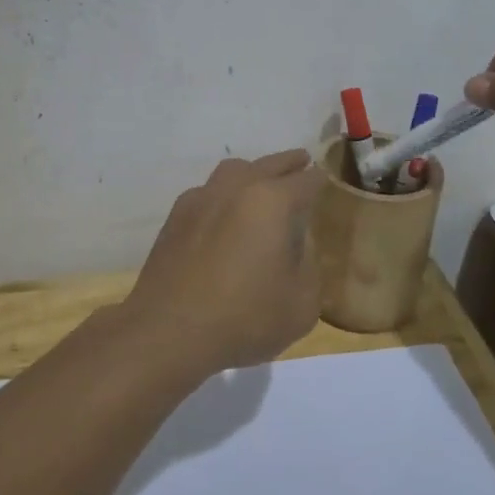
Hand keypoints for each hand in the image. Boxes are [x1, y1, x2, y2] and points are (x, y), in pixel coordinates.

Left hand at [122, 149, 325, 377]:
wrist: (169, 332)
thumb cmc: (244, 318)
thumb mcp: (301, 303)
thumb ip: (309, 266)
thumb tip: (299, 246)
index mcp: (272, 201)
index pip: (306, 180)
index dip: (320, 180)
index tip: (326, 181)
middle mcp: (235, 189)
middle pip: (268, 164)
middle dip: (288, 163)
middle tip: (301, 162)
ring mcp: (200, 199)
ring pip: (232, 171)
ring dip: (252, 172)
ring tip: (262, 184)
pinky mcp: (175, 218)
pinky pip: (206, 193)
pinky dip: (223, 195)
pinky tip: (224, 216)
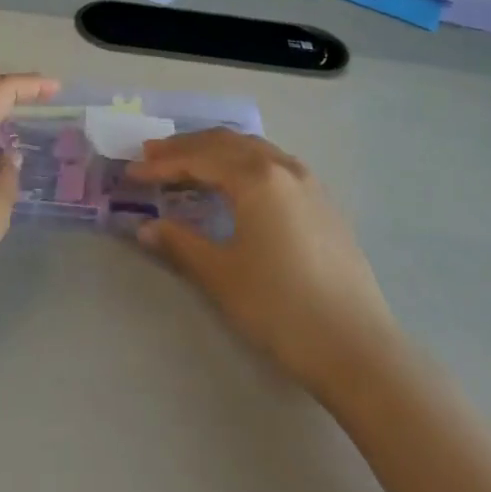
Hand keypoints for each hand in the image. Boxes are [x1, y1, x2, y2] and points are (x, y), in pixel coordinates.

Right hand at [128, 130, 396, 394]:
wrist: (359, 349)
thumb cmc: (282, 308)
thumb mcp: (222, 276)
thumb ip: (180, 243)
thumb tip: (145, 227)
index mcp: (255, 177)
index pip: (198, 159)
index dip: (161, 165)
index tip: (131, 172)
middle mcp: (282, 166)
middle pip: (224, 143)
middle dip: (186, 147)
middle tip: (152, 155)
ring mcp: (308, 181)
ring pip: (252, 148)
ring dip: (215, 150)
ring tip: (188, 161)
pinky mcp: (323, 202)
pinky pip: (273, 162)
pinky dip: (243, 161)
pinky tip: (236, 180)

- [WHAT NEEDS TO BE DONE]:
When you restate the listing above, give each line word for word but leave out every image.

- [THE ANSWER]:
Hand keypoints for each hand in the image. Boxes are [x1, y1, x2, y2] and points are (x, y), in pixel coordinates.

Left hand at [122, 149, 325, 377]:
wrist: (169, 332)
thumb cmc: (244, 318)
thumb mcp: (301, 303)
thumb ip: (309, 266)
thumb tip: (299, 246)
index mcp: (272, 201)
index pip: (306, 180)
index dip: (320, 180)
index tip: (326, 181)
middle mcp: (235, 189)
middle pip: (268, 164)
middle dip: (288, 163)
middle tip: (301, 162)
ring mcp: (200, 199)
ring pip: (232, 171)
ring dip: (252, 172)
ring tip: (262, 184)
pinky mcp: (175, 218)
pinky pip: (206, 193)
pinky dip: (223, 195)
pinky tip: (224, 216)
Hand keypoints for each hand in the image. Boxes are [x1, y1, x2, y2] and points are (x, y), in pixel coordinates.

Right hand at [128, 130, 396, 394]:
wrist: (359, 349)
thumb cmc: (282, 308)
thumb mcp: (222, 276)
thumb ip: (180, 243)
thumb tip: (145, 227)
index mcp: (255, 177)
index pip: (198, 159)
index dip: (161, 165)
index tip: (131, 172)
middle mcp: (282, 166)
middle pip: (224, 143)
middle dip: (186, 147)
middle tip: (152, 155)
ring mcp: (308, 181)
ring pip: (252, 148)
ring dip: (215, 150)
ring tip: (188, 161)
pinky mcp: (323, 202)
pinky pip: (273, 162)
pinky dip: (243, 161)
pinky tip: (236, 180)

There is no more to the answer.